Personal information
- Full name: Miloš Cerović
- National team: Yugoslavia
- Born: 7 April 1980 (age 46) Belgrade, SR Serbia, SFR Yugoslavia
- Height: 1.83 m (6 ft 0 in)
- Weight: 73 kg (161 lb)

Sport
- Sport: Swimming
- Strokes: Backstroke
- Club: Partizan Beograd
- College team: Ohio State University (U.S.)
- Coach: Bill Wadley (U.S.)

= Miloš Cerović =

Serbian swimmer (born 1980)

Miloš Cerović (Милош Церовић; born April 7, 1980) is a Serbian former swimmer, who specialized in backstroke events. He is a 2000 Olympian, and a member of the Ohio State University swimming and diving team while studying in the United States.

Cerovic competed only in the men's 200 m backstroke at the 2000 Summer Olympics in Sydney, as a member of the former Yugoslav squad. He posted a FINA B-standard entry time of 2:07.03 from the U.S. National Championships in Federal Way, Washington. He challenged five other swimmers in heat one, including Hong Kong's Alex Fong, who later became one of city's most popular singers. He fought off a challenge from Kyrgyzstan's Aleksandr Yegorov to earn a fifth spot in 2:09.07. Cerovic failed to advance into the semifinals, as he placed forty-third overall in the prelims.

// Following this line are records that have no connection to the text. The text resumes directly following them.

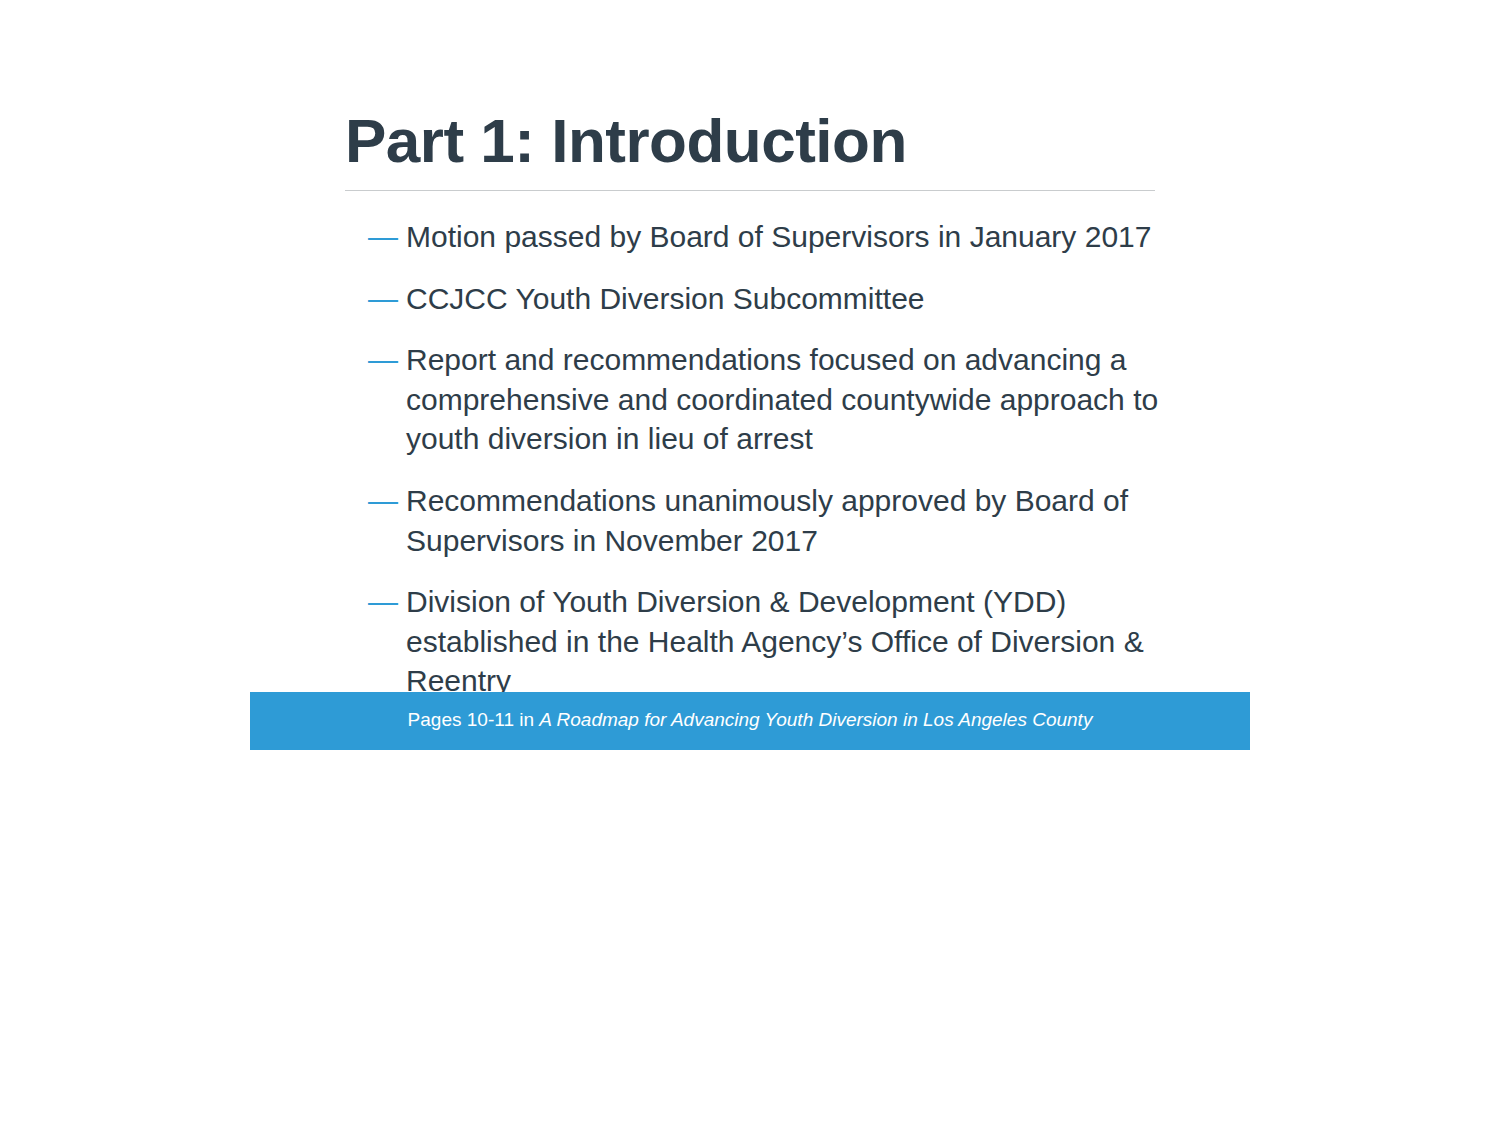Part 1: Introduction
Motion passed by Board of Supervisors in January 2017
CCJCC Youth Diversion Subcommittee
Report and recommendations focused on advancing a comprehensive and coordinated countywide approach to youth diversion in lieu of arrest
Recommendations unanimously approved by Board of Supervisors in November 2017
Division of Youth Diversion & Development (YDD) established in the Health Agency’s Office of Diversion & Reentry
Pages 10-11 in A Roadmap for Advancing Youth Diversion in Los Angeles County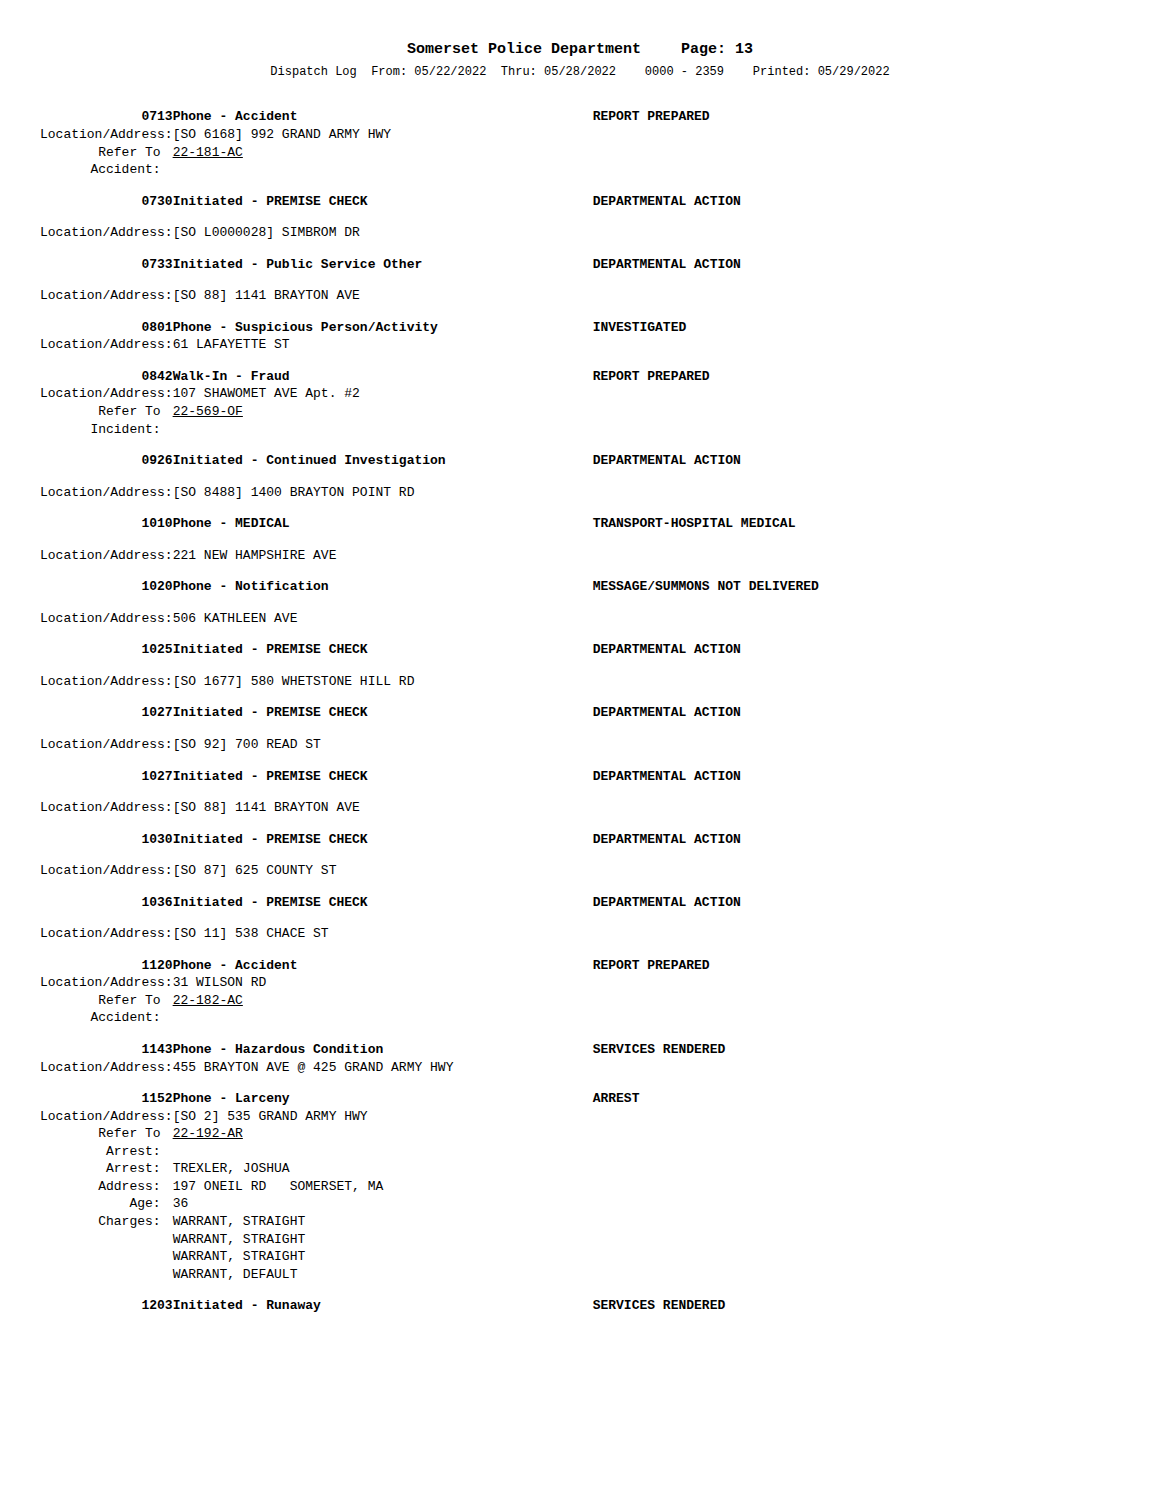Somerset Police Department Page: 13
Dispatch Log From: 05/22/2022 Thru: 05/28/2022 0000 - 2359 Printed: 05/29/2022
| 0713 | Phone - Accident | REPORT PREPARED |
| Location/Address: | [SO 6168] 992 GRAND ARMY HWY |
| Refer To Accident: | 22-181-AC |
| 0730 | Initiated - PREMISE CHECK | DEPARTMENTAL ACTION |
| Location/Address: | [SO L0000028] SIMBROM DR |
| 0733 | Initiated - Public Service Other | DEPARTMENTAL ACTION |
| Location/Address: | [SO 88] 1141 BRAYTON AVE |
| 0801 | Phone - Suspicious Person/Activity | INVESTIGATED |
| Location/Address: | 61 LAFAYETTE ST |
| 0842 | Walk-In - Fraud | REPORT PREPARED |
| Location/Address: | 107 SHAWOMET AVE Apt. #2 |
| Refer To Incident: | 22-569-OF |
| 0926 | Initiated - Continued Investigation | DEPARTMENTAL ACTION |
| Location/Address: | [SO 8488] 1400 BRAYTON POINT RD |
| 1010 | Phone - MEDICAL | TRANSPORT-HOSPITAL MEDICAL |
| Location/Address: | 221 NEW HAMPSHIRE AVE |
| 1020 | Phone - Notification | MESSAGE/SUMMONS NOT DELIVERED |
| Location/Address: | 506 KATHLEEN AVE |
| 1025 | Initiated - PREMISE CHECK | DEPARTMENTAL ACTION |
| Location/Address: | [SO 1677] 580 WHETSTONE HILL RD |
| 1027 | Initiated - PREMISE CHECK | DEPARTMENTAL ACTION |
| Location/Address: | [SO 92] 700 READ ST |
| 1027 | Initiated - PREMISE CHECK | DEPARTMENTAL ACTION |
| Location/Address: | [SO 88] 1141 BRAYTON AVE |
| 1030 | Initiated - PREMISE CHECK | DEPARTMENTAL ACTION |
| Location/Address: | [SO 87] 625 COUNTY ST |
| 1036 | Initiated - PREMISE CHECK | DEPARTMENTAL ACTION |
| Location/Address: | [SO 11] 538 CHACE ST |
| 1120 | Phone - Accident | REPORT PREPARED |
| Location/Address: | 31 WILSON RD |
| Refer To Accident: | 22-182-AC |
| 1143 | Phone - Hazardous Condition | SERVICES RENDERED |
| Location/Address: | 455 BRAYTON AVE @ 425 GRAND ARMY HWY |
| 1152 | Phone - Larceny | ARREST |
| Location/Address: | [SO 2] 535 GRAND ARMY HWY |
| Refer To Arrest: | 22-192-AR |
| Arrest: | TREXLER, JOSHUA |
| Address: | 197 ONEIL RD SOMERSET, MA |
| Age: | 36 |
| Charges: | WARRANT, STRAIGHT |
| | WARRANT, STRAIGHT |
| | WARRANT, STRAIGHT |
| | WARRANT, DEFAULT |
| 1203 | Initiated - Runaway | SERVICES RENDERED |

A graduate of hotel management from St. Johns University with a master's degree in hotel management from the University Nevada Las Vegas, Cerovic currently works as a resident manager for Shangri-La. He also served as a "residential service lead" for the athletes' village when London hosted the 2012 Summer Olympics. Cerovic is fluent in English and Serbian.

Cerović has worked Hotel Beach Rotana Abu Dhabi as resident manager from May 2016 onward.